You say that she’s also not getting on well with her mum either and it sounds like it might be pretty lonely for her eating dinner in her room. I’m not sure whether you know what it is that seems to be causing the arguments between your friend and her mum and whether they do perhaps have times when they get on better and are more able to talk about things.

No parent or adult should be hitting their child, no one has the right to hurt a child.
If you ever feel really worried about a friend and like they might be in danger then it is important to either call the police on 999 or perhaps speak to adult you trust like a parent or teacher.

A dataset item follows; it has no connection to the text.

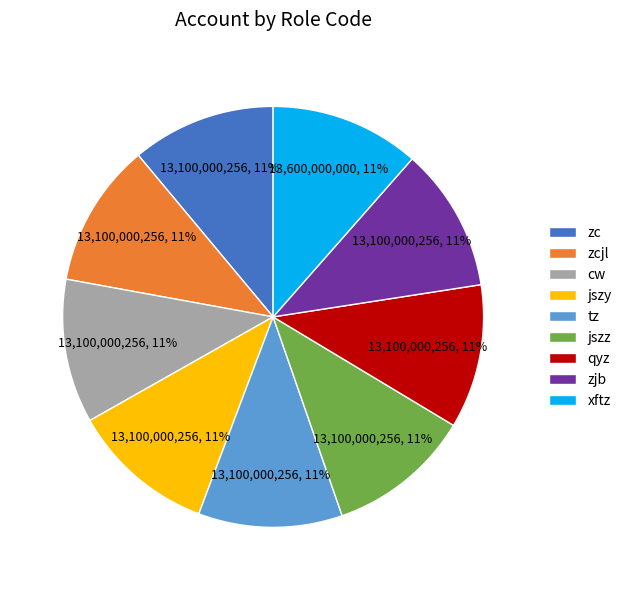

Do qyz and zjb together represent more than half of the pie?

No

I know that you say that your friend doesn’t seem to want to talk to anyone, many young people feel this way. I’m wondering what it might be like to suggest to her about speaking to ChildLine. There is always someone here to listen to whatever callers want to say. Calls to ChildLine, on 0800 1111, are free and don’t show up on the bill. There is also an online 1-2-1 chat service that works like instant messenger. Some people prefer to talk to us this way and you can do it through our website. Tell your friend that we are a confidential service and this might help her to contact us.

There is lots of information on the ChildLine Website about different problems that people experience. There’s some about family relationships your friend might find useful. There are also the message boards, which is where young people can write about any problems that they may be having and others who might be in a similar situation can offer some advice and support.

You say that you don’t know what to do, but it sounds like you’re already doing something really important for your friend by being there and listening to her when she needs someone to talk to. Other things that may be helpful is just spending some time together so that friends have some time doing something other than thinking about issues with her parents and maybe gently encouraging her to speak to others like ChildLine or adults she trusts about how she is feeling. If you want any more ideas on how to support her we have some information about helping a friend

It sounds like it might be pretty hard for you too seeing your friend so upset and I want you to know that there is always someone here for you to talk to too.